[Extracted page text data]
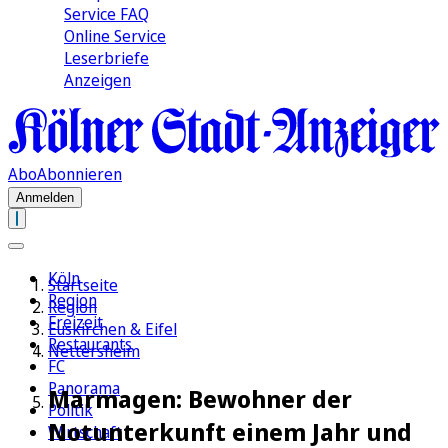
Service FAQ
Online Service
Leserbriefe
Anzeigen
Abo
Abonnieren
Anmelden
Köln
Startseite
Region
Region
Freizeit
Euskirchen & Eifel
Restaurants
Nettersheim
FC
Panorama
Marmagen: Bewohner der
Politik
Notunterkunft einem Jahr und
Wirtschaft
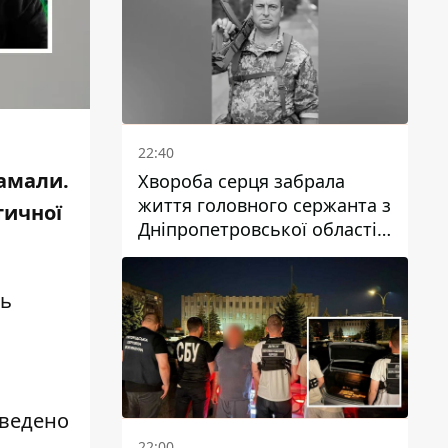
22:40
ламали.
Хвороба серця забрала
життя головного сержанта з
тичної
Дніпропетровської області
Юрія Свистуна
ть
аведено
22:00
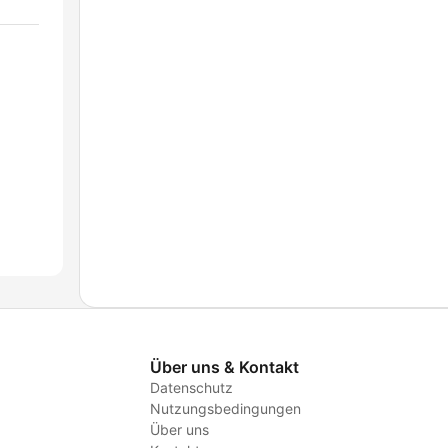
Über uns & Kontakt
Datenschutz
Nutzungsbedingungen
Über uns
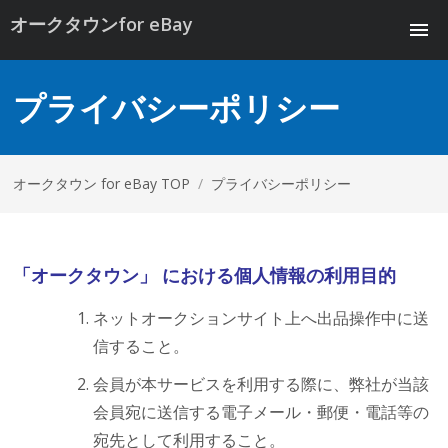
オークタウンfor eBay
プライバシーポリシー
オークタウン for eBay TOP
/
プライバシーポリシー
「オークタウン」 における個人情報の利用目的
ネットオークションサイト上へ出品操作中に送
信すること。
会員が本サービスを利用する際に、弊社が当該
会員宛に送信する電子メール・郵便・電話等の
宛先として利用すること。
* * *
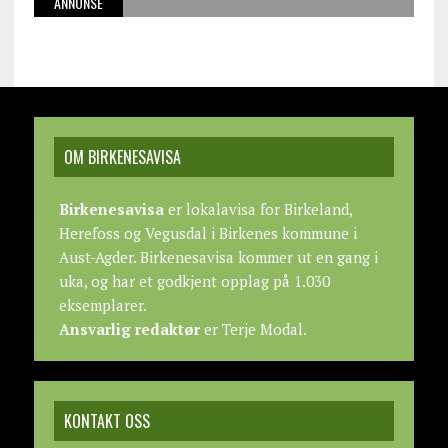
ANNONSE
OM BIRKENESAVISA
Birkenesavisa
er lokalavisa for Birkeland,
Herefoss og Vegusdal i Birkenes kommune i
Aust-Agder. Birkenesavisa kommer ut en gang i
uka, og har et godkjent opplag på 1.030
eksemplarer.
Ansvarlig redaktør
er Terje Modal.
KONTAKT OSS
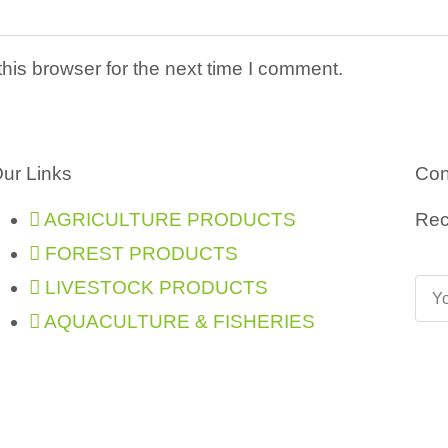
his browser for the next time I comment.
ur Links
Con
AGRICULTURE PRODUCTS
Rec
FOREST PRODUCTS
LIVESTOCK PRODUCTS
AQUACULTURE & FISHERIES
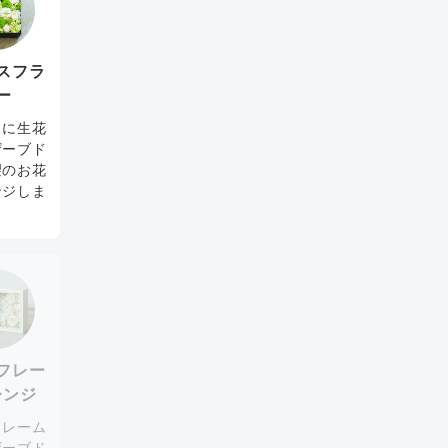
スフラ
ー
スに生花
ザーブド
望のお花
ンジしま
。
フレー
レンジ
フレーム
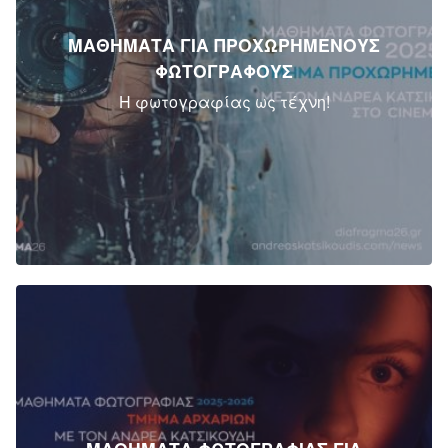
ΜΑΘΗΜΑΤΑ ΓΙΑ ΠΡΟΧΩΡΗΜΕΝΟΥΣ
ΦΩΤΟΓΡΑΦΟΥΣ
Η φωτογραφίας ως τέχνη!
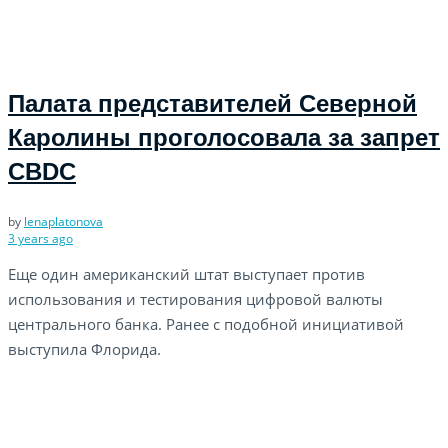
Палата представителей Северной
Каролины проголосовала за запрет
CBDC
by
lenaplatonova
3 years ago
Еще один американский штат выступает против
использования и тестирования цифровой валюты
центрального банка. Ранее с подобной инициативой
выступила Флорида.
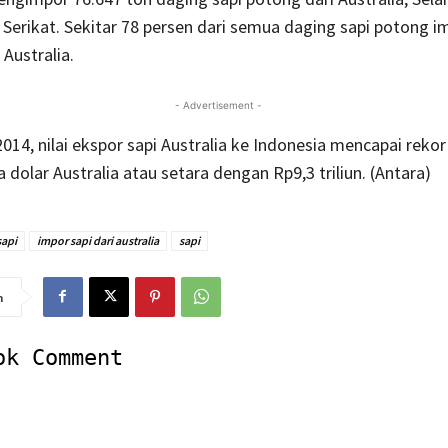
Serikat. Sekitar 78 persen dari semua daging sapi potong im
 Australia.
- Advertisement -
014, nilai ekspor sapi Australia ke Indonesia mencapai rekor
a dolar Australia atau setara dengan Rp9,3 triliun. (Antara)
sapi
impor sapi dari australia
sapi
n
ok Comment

* [WORK TASK] Echo the lines of the data above from the line with "オークタウンfor eBay" to the line with "宛先として利用すること。", both included, keeping each line as it appears.

* [REPLY]
オークタウンfor eBay
プライバシーポリシー
オークタウン for eBay TOP
/
プライバシーポリシー
「オークタウン」 における個人情報の利用目的
ネットオークションサイト上へ出品操作中に送
信すること。
会員が本サービスを利用する際に、弊社が当該
会員宛に送信する電子メール・郵便・電話等の
宛先として利用すること。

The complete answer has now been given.